*Aim of the task:* Write out the records that follow exactly. Do not include pictures.

Excerpts from a dataset:
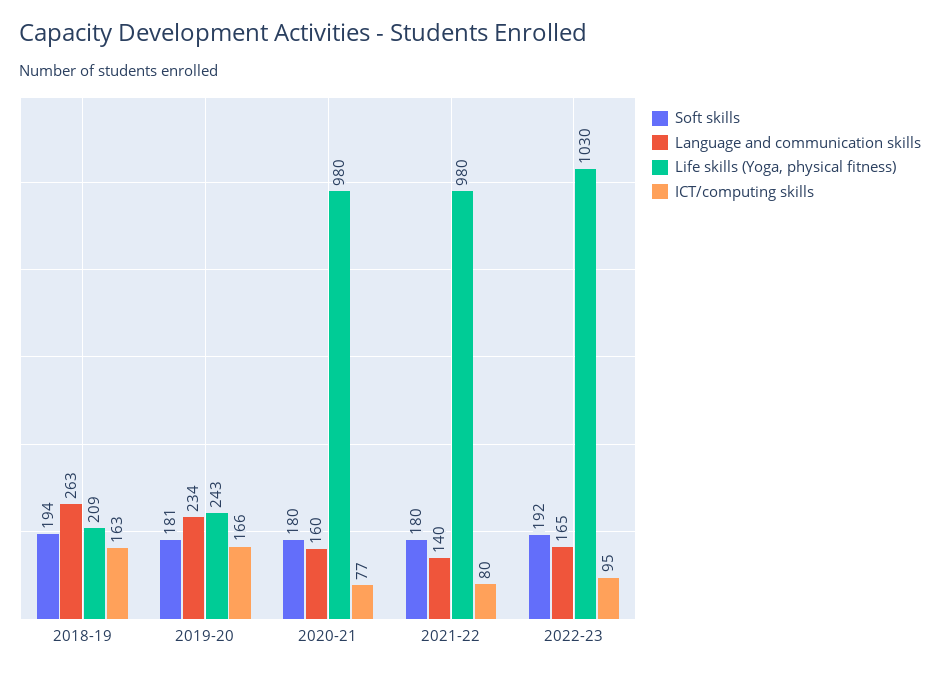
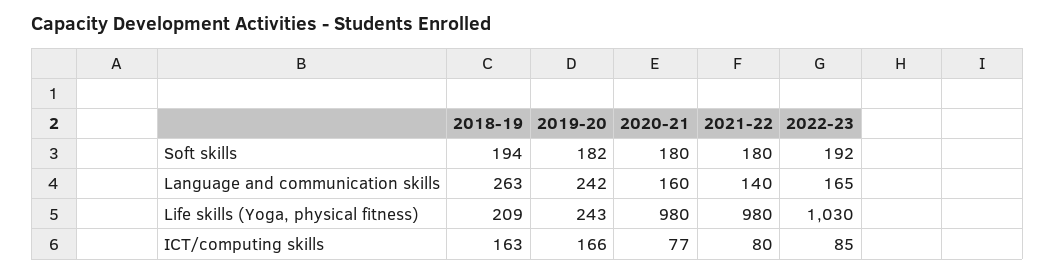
Soft skills, 2019-20: 181 -> 182
Language and communication skills, 2019-20: 234 -> 242
ICT/computing skills, 2022-23: 95 -> 85

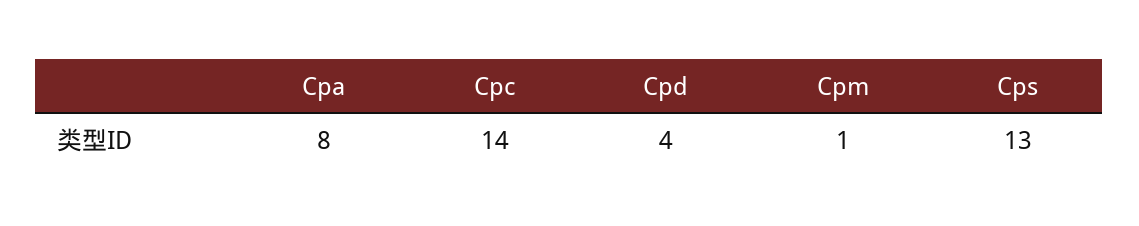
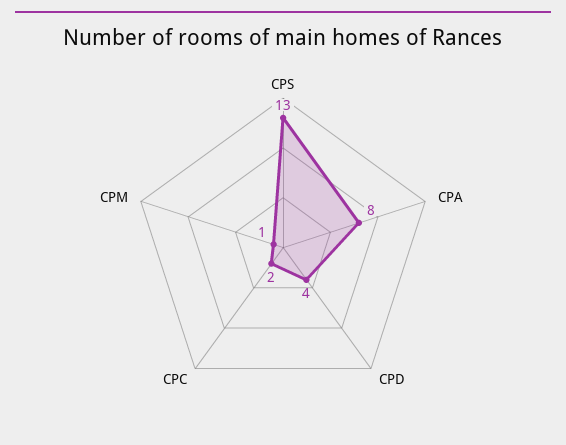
Cpc: 14 -> 2

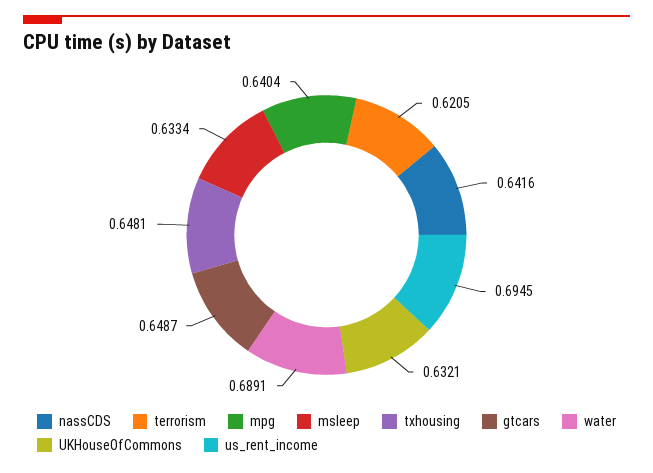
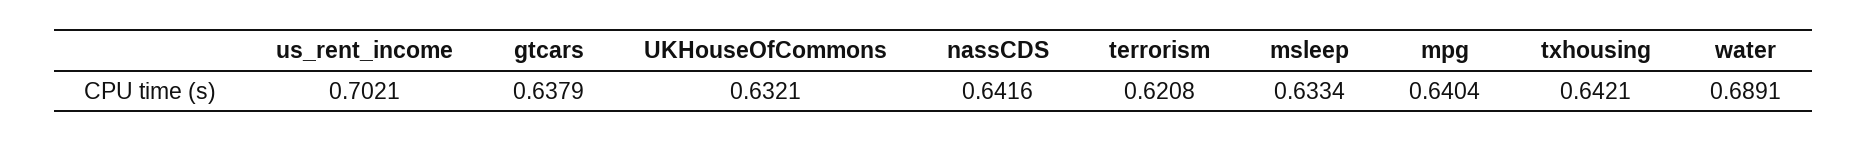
terrorism: 0.6205 -> 0.6208
txhousing: 0.6481 -> 0.6421
gtcars: 0.6487 -> 0.6379
us_rent_income: 0.6945 -> 0.7021

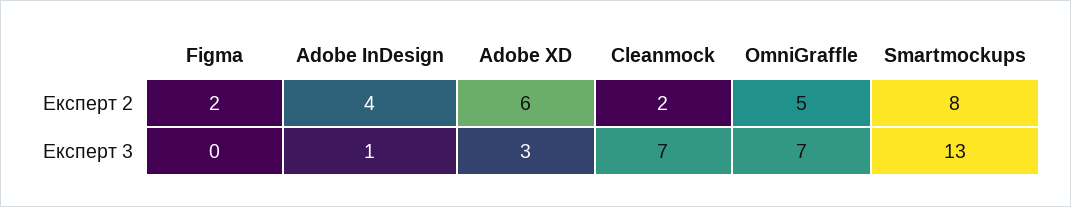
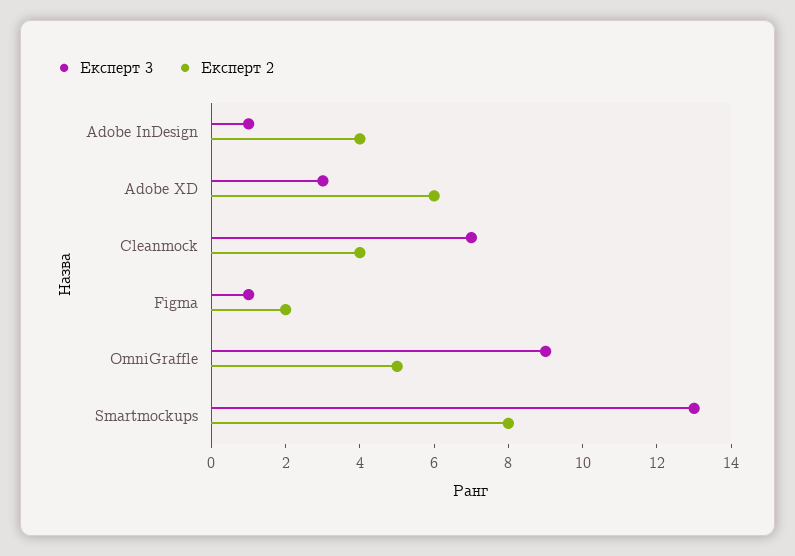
Експерт 2, Cleanmock: 2 -> 4
Експерт 3, Figma: 0 -> 1
Експерт 3, OmniGraffle: 7 -> 9

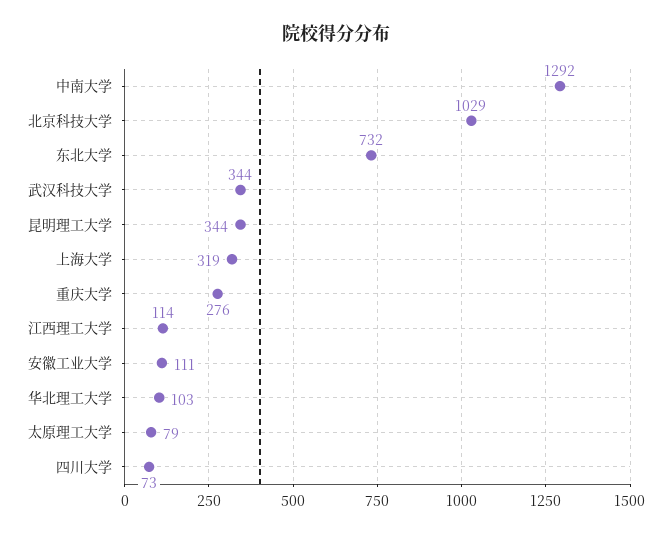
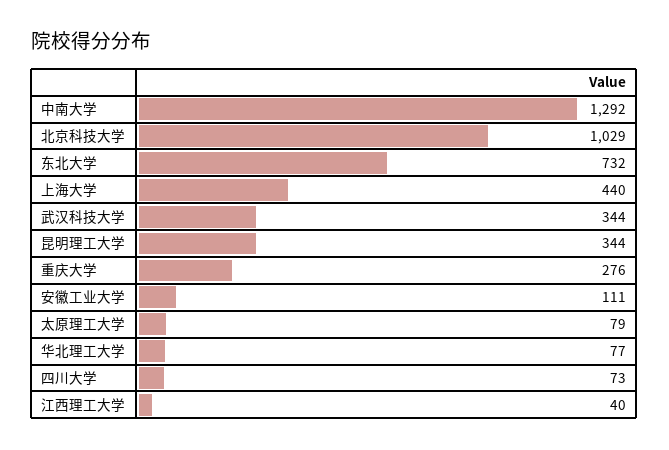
上海大学: 319 -> 440
江西理工大学: 114 -> 40
华北理工大学: 103 -> 77

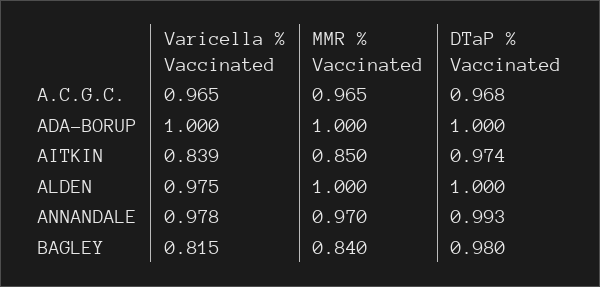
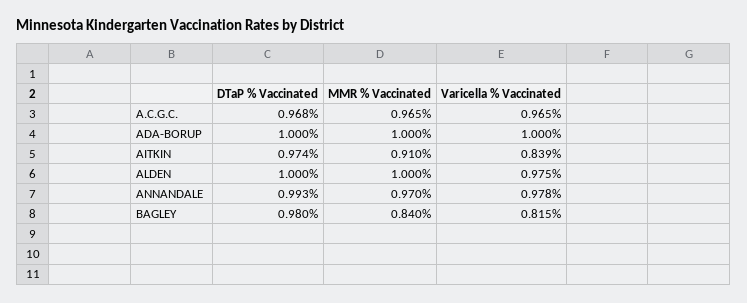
MMR % Vaccinated, AITKIN: 0.85 -> 0.91

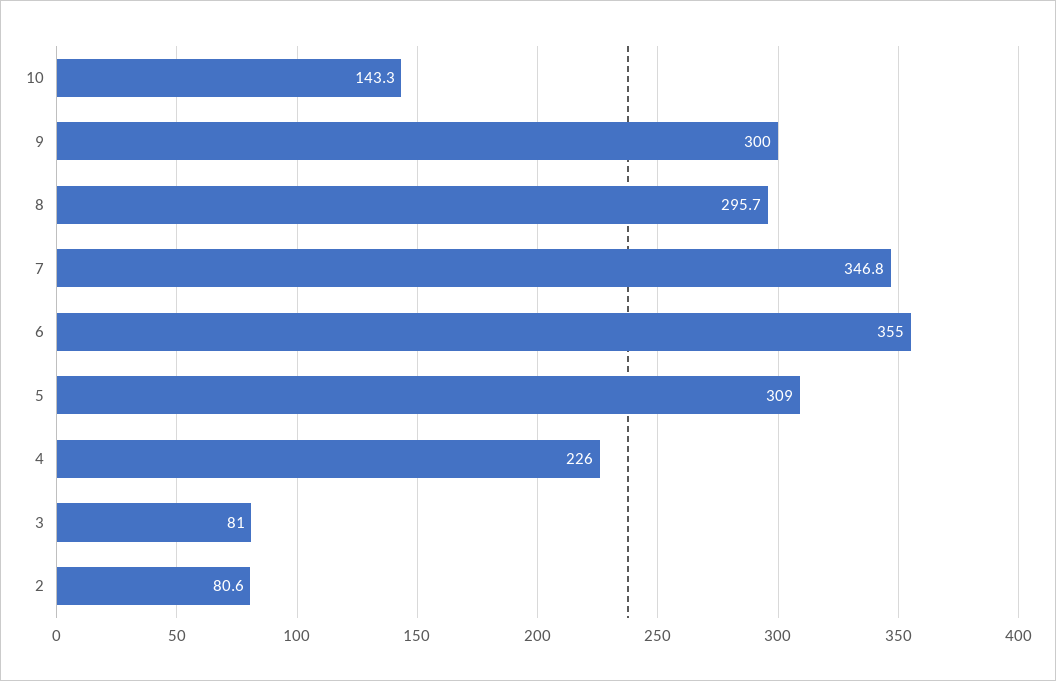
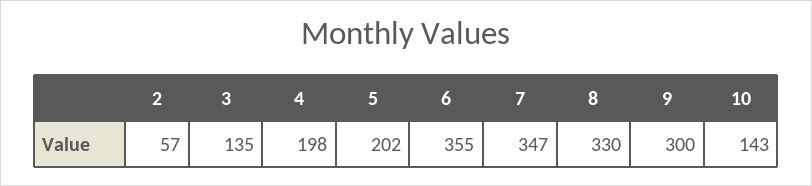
8: 295.7 -> 330
5: 309 -> 202
4: 226 -> 198
3: 81 -> 135
2: 80.6 -> 57

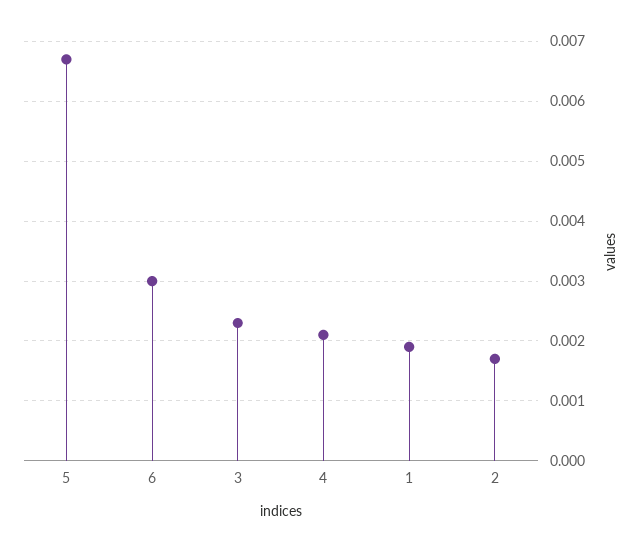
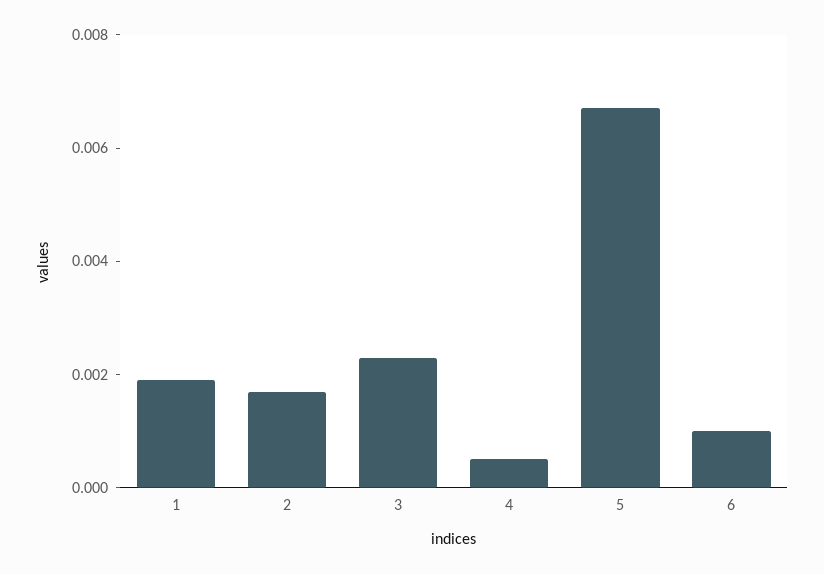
6: 0.003 -> 0.001
4: 0.002 -> 0.0005

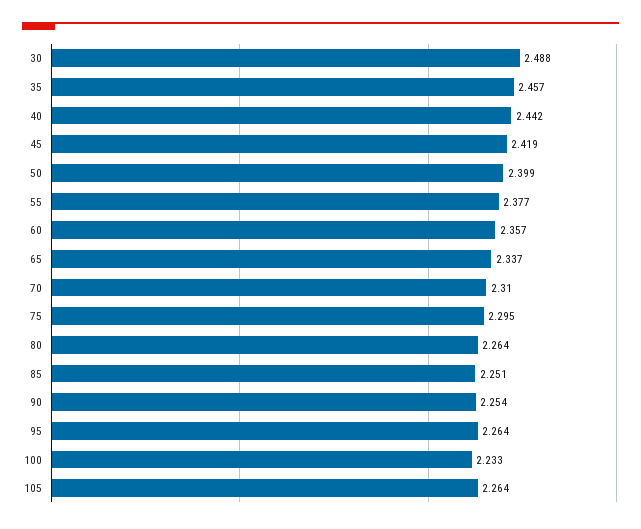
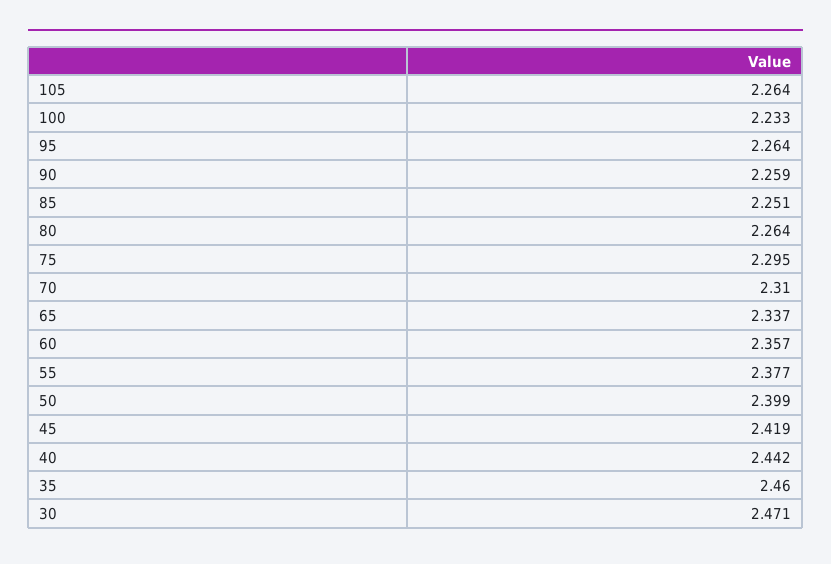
30: 2.488 -> 2.471
35: 2.457 -> 2.46
90: 2.254 -> 2.259

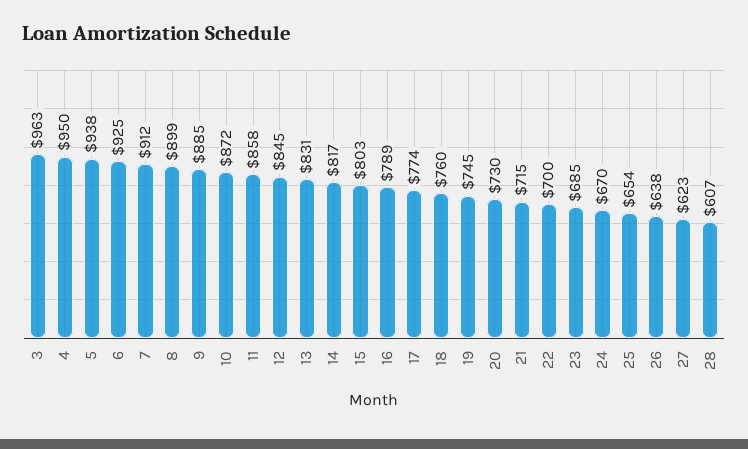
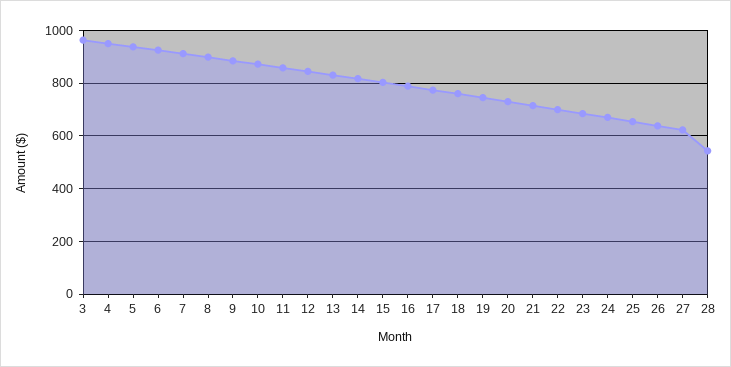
28: 607 -> 550

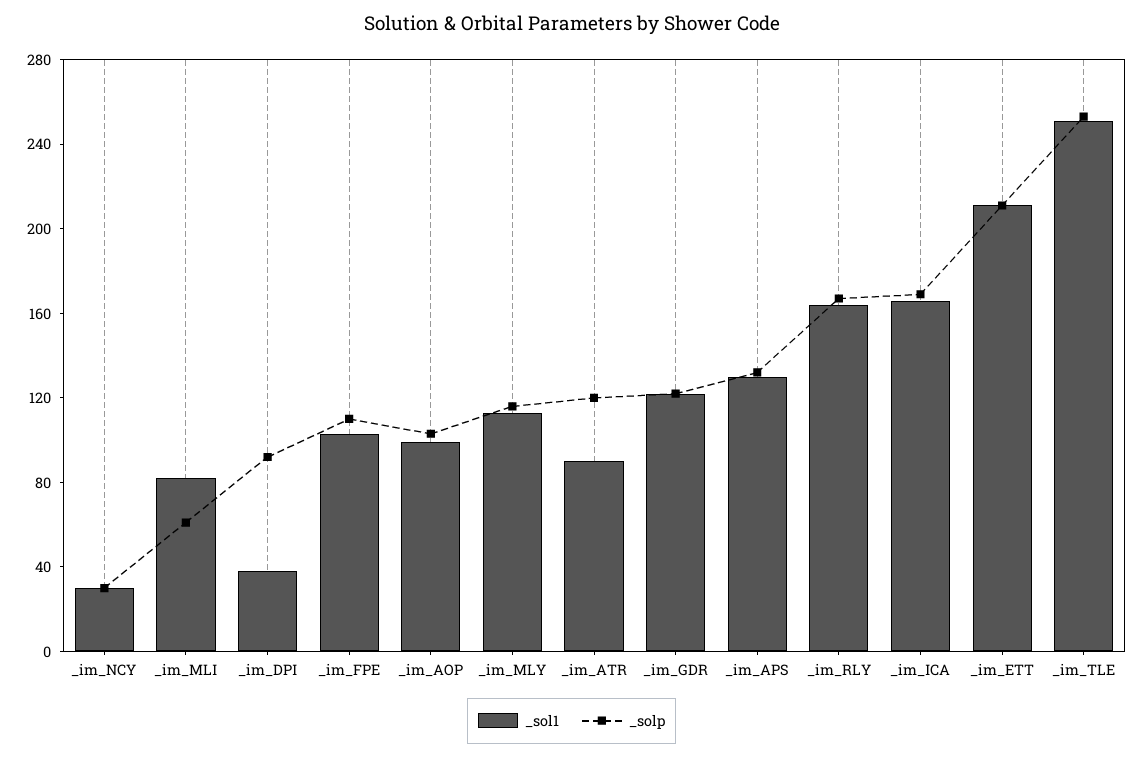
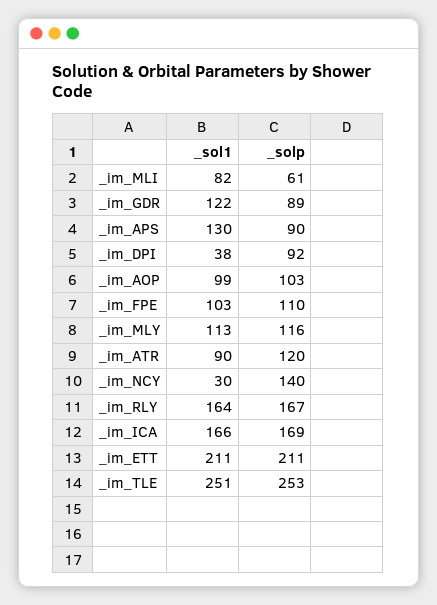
_solp, _im_NCY: 30 -> 140
_solp, _im_GDR: 120 -> 89
_solp, _im_APS: 130 -> 90

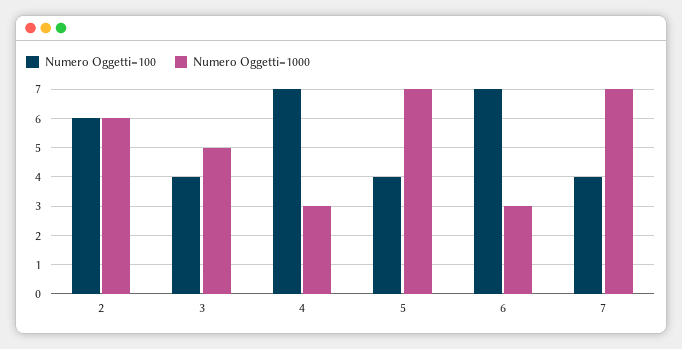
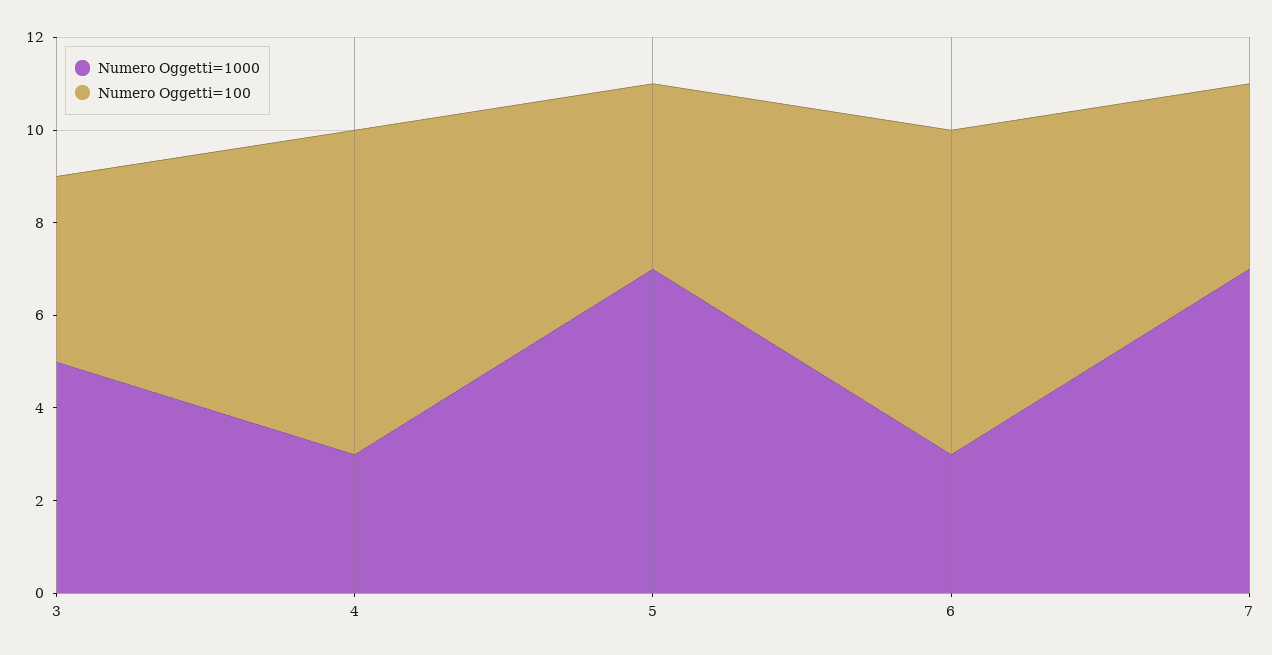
Numero Oggetti=100, 2: 6 -> none
Numero Oggetti=1000, 2: 6 -> none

*Task solution:*
Soft skills, 2019-20: 181 -> 182
Language and communication skills, 2019-20: 234 -> 242
ICT/computing skills, 2022-23: 95 -> 85

Cpc: 14 -> 2

terrorism: 0.6205 -> 0.6208
txhousing: 0.6481 -> 0.6421
gtcars: 0.6487 -> 0.6379
us_rent_income: 0.6945 -> 0.7021

Експерт 2, Cleanmock: 2 -> 4
Експерт 3, Figma: 0 -> 1
Експерт 3, OmniGraffle: 7 -> 9

上海大学: 319 -> 440
江西理工大学: 114 -> 40
华北理工大学: 103 -> 77

MMR % Vaccinated, AITKIN: 0.85 -> 0.91

8: 295.7 -> 330
5: 309 -> 202
4: 226 -> 198
3: 81 -> 135
2: 80.6 -> 57

6: 0.003 -> 0.001
4: 0.002 -> 0.0005

30: 2.488 -> 2.471
35: 2.457 -> 2.46
90: 2.254 -> 2.259

28: 607 -> 550

_solp, _im_NCY: 30 -> 140
_solp, _im_GDR: 120 -> 89
_solp, _im_APS: 130 -> 90

Numero Oggetti=100, 2: 6 -> none
Numero Oggetti=1000, 2: 6 -> none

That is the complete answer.